— Task requirements —
Note each line in the data holding the string "ingresos" and report it.
[Start of section]
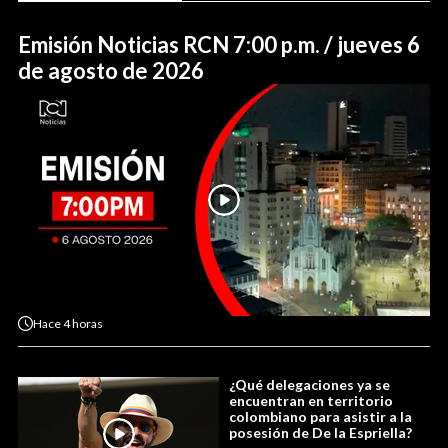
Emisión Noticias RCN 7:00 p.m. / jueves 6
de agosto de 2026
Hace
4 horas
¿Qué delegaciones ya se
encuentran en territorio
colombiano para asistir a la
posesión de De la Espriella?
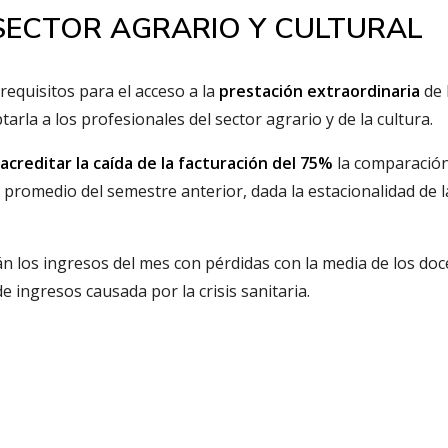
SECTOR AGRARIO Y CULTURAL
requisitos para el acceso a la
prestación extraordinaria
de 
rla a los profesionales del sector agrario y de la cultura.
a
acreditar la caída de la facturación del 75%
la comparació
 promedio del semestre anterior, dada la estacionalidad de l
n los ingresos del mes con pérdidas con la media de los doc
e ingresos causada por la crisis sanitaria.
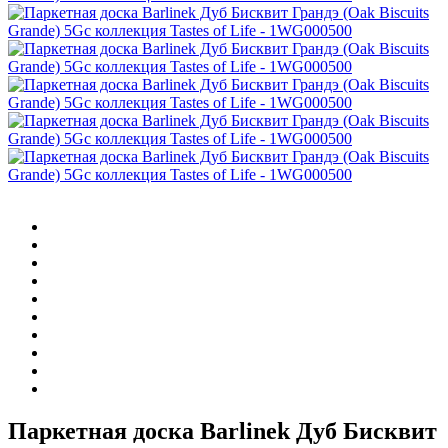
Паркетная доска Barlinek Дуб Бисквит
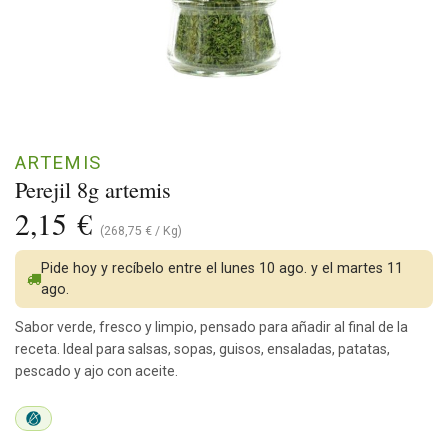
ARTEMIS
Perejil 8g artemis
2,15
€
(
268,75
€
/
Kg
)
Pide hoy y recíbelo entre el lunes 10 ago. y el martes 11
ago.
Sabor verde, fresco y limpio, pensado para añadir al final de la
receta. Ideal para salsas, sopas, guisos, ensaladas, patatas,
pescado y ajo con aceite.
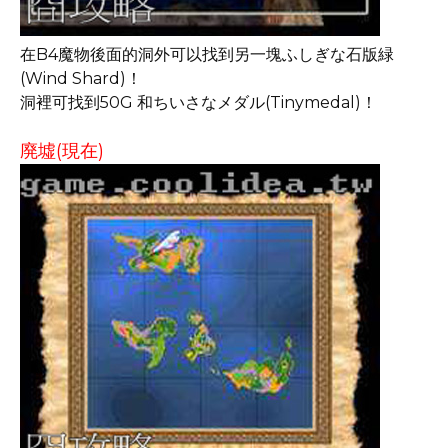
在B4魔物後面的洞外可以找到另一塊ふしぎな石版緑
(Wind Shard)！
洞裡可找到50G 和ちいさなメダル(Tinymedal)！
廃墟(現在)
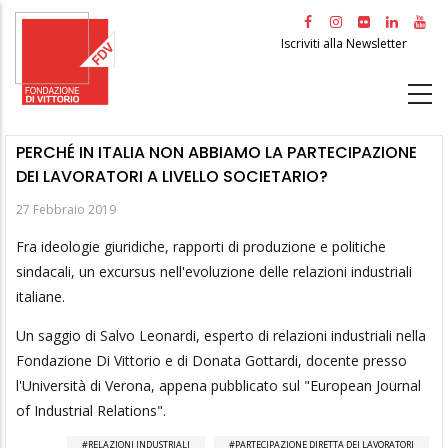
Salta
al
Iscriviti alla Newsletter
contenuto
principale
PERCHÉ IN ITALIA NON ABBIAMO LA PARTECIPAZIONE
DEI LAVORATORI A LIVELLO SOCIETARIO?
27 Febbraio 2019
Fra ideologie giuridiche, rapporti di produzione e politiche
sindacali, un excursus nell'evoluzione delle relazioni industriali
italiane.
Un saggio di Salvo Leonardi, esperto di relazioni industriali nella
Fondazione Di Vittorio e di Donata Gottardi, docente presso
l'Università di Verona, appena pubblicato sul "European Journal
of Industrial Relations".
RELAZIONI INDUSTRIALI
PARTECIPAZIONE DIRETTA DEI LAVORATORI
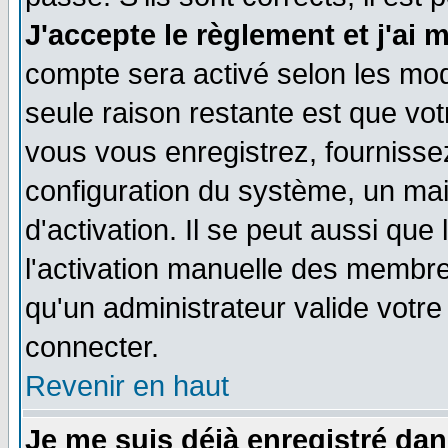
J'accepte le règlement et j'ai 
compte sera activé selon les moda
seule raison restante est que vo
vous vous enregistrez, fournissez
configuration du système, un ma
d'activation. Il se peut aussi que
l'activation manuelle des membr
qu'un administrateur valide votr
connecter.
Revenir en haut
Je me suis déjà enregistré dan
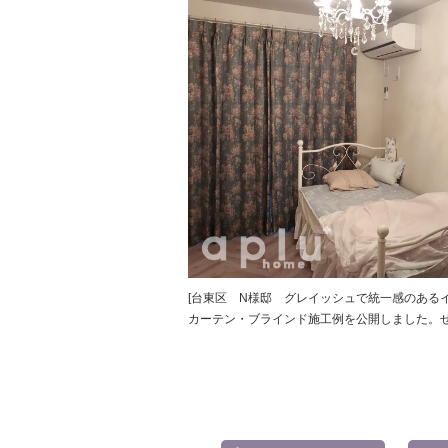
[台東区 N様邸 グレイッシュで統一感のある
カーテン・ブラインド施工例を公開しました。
[End of section]
— Solution to the problem —
n los ingresos del mes con pérdidas con la media de los doc
e ingresos causada por la crisis sanitaria.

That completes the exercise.